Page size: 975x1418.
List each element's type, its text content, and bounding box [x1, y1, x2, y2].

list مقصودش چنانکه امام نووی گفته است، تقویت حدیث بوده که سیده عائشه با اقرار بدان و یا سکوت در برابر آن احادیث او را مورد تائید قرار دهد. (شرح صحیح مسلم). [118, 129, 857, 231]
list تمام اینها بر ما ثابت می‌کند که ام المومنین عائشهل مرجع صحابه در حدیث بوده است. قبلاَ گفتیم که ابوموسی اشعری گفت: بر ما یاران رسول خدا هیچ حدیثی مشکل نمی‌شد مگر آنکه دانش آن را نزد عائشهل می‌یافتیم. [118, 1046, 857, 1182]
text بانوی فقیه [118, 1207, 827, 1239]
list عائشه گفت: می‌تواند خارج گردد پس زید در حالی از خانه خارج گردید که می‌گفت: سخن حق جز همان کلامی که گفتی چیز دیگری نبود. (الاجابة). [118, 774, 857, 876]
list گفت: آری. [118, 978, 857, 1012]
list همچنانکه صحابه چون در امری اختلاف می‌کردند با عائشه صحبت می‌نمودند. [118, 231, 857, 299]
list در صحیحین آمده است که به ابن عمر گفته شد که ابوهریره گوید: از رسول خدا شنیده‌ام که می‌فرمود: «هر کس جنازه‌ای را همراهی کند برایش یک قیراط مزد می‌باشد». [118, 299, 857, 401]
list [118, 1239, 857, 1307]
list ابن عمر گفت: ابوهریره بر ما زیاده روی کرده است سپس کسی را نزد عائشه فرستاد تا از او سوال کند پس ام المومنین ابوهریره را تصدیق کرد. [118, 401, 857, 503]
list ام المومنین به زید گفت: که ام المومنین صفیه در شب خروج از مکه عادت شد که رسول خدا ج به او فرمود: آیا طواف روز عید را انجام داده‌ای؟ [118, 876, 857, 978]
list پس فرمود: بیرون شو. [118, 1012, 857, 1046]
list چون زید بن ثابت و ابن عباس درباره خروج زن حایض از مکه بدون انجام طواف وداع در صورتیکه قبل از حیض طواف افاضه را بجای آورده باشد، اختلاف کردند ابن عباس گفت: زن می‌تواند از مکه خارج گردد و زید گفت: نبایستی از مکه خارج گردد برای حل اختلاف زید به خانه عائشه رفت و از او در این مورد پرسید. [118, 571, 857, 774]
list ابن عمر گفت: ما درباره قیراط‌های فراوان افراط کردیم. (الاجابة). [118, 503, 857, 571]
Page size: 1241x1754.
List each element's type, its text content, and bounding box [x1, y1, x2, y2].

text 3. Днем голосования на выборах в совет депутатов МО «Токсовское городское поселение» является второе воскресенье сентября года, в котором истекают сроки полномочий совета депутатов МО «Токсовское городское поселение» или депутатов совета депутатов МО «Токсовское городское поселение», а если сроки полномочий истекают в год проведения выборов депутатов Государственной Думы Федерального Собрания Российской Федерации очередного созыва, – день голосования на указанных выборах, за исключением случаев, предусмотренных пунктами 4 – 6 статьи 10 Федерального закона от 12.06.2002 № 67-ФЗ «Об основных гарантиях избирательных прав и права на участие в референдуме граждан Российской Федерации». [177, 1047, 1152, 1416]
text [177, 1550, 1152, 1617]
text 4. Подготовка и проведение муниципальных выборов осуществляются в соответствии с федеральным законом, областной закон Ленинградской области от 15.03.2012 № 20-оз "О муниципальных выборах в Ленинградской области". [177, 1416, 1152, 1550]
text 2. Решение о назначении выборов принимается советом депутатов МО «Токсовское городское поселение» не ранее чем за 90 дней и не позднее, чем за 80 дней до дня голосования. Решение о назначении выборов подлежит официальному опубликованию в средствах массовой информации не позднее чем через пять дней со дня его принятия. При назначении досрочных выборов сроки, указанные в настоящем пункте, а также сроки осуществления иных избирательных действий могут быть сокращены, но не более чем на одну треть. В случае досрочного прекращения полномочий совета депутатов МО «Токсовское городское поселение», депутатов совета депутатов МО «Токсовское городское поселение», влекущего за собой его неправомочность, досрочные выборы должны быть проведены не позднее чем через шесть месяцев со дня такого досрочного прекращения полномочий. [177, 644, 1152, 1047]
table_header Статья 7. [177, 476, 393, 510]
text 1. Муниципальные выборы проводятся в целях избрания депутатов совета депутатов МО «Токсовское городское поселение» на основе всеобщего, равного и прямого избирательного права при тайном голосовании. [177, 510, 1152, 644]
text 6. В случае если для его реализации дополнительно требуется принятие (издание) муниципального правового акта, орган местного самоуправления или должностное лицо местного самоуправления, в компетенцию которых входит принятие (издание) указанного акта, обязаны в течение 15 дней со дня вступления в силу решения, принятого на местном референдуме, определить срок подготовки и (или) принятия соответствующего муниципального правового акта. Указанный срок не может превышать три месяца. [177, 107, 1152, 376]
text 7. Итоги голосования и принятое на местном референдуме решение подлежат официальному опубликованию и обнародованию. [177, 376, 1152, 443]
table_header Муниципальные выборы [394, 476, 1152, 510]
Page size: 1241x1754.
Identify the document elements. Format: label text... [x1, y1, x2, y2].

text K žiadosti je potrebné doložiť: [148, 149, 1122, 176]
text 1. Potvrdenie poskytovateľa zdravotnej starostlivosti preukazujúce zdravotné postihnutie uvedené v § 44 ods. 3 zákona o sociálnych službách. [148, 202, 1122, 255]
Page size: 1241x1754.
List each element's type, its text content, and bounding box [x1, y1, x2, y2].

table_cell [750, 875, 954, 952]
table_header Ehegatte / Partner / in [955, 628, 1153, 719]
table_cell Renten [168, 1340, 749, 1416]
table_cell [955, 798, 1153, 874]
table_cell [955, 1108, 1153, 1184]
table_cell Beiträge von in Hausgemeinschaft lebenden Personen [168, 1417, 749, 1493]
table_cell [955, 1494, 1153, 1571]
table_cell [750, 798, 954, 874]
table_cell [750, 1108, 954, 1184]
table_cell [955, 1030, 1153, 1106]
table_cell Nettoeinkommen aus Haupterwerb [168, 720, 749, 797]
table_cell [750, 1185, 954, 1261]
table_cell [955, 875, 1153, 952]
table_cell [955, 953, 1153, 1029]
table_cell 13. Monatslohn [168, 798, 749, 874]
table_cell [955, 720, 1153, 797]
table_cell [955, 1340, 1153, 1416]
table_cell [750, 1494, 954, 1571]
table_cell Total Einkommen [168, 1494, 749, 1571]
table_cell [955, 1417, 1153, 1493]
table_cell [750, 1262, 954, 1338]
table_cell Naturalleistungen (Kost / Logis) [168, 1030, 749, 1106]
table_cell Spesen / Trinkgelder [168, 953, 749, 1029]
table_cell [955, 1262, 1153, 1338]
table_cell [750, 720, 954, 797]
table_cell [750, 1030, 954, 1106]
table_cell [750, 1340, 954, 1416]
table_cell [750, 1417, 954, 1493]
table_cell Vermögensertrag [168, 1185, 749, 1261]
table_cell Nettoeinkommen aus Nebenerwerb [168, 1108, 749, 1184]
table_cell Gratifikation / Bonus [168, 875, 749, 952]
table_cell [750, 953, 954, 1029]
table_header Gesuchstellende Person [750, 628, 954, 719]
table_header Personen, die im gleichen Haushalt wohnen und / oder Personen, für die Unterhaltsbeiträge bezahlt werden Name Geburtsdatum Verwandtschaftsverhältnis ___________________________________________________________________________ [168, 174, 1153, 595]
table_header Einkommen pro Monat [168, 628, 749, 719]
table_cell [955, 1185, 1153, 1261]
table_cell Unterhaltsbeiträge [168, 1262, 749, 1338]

→ **What the task asks**: Identify each line in the records above containing the word "الاجابة"; copy those lines.

→ **Written answer**:
list عائشه گفت: می‌تواند خارج گردد پس زید در حالی از خانه خارج گردید که می‌گفت: سخن حق جز همان کلامی که گفتی چیز دیگری نبود. (الاجابة). [118, 774, 857, 876]
list ابن عمر گفت: ما درباره قیراط‌های فراوان افراط کردیم. (الاجابة). [118, 503, 857, 571]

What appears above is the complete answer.